**Page excerpt:**
════
Washington: Do you have a tough time figuring out where you placed your car keys or recalling names at a cocktail party? Researchers have now pinpointed the elusive molecule that holds the key to the process by which memories are stored in the brain.
The brain is made up of billions of neurons or nerve cells that communicate with one another through structures called synapses, the junction between neurons.
Synapses convey electrical signals from the `sender` neuron to the `receiver` neuron. A strong synapse has a large effect on its target cell, a weak one has little effect, reports the Journal of Neuroscience.
John Lisman, professor of biology and neuroscience at Brandeis University, who led the study, helps explain how memories are stored at synapses.
His work builds on previous studies showing that changes in the strength of these synapses are critical in the process of learning and memory, according to a Brandeis statement.
"You can actually now see that when learning occurs, some synapses become stronger and others become weaker," Lisman says.
But what is it that controls the strength of a synapse?
Lisman`s lab has discovered that the amount of a molecular complex (CaMKII/NMDAR complex) actually determines how strong a synapse is, and, most likely, how well a memory is stored.
"We`re claiming that if you looked at a weak synapse you`d find a small number of these complexes, maybe one," says Lisman. "But at a strong synapse, you might find many of these complexes."
════
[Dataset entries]
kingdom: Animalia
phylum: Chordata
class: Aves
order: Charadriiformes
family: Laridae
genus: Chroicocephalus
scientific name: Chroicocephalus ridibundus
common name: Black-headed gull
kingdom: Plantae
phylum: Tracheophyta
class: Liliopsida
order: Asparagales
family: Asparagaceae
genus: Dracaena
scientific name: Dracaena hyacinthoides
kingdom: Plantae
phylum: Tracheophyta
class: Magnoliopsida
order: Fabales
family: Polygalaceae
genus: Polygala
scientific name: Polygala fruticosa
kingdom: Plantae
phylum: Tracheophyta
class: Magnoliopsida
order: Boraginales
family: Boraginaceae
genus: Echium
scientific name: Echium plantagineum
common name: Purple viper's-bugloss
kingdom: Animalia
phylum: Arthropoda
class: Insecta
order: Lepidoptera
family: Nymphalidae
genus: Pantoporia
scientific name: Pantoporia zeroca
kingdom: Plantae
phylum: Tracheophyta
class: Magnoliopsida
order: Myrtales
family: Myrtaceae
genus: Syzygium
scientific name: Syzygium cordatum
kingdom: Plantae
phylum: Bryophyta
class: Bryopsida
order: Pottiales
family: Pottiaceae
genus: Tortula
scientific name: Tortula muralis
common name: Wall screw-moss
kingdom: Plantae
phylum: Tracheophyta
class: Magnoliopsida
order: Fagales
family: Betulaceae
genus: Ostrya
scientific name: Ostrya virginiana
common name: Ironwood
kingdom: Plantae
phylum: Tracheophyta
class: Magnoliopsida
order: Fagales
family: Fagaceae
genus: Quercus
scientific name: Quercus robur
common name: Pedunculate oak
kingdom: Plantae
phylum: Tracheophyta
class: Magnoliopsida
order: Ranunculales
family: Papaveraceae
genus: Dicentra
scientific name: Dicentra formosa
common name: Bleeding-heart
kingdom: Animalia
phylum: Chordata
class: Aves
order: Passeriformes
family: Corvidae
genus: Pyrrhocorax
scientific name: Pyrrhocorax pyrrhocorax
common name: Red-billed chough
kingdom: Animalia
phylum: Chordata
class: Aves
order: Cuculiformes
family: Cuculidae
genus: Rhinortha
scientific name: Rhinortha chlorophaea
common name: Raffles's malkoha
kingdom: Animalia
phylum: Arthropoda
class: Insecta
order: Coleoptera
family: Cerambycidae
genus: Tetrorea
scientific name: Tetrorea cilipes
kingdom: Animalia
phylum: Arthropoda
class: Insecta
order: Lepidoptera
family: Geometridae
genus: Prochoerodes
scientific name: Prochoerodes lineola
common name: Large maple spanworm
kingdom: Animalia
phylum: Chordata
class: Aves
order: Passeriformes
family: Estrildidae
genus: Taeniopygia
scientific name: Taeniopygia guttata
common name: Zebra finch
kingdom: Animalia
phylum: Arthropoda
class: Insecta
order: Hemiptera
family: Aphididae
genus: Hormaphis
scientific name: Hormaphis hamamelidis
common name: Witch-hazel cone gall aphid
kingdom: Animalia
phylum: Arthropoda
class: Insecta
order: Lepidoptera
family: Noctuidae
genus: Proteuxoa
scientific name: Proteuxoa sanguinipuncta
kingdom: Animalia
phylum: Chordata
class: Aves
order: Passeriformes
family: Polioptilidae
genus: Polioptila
════
**Exercises to complete:**
A: In the article on how memories are stored, why does Lisman's research focus on how strong synapses are?
B: From the article on memory storage, extract the passage starting with "Synapses convey electrical" and going on through "a Brandeis statement.".

**Numbered responses:**
A: His work builds on earlier studies showing that changes in synapse strength are critical to learning and memory. As Lisman puts it, when learning occurs, some synapses become stronger and others become weaker.

B:
Synapses convey electrical signals from the `sender` neuron to the `receiver` neuron. A strong synapse has a large effect on its target cell, a weak one has little effect, reports the Journal of Neuroscience.
John Lisman, professor of biology and neuroscience at Brandeis University, who led the study, helps explain how memories are stored at synapses.
His work builds on previous studies showing that changes in the strength of these synapses are critical in the process of learning and memory, according to a Brandeis statement.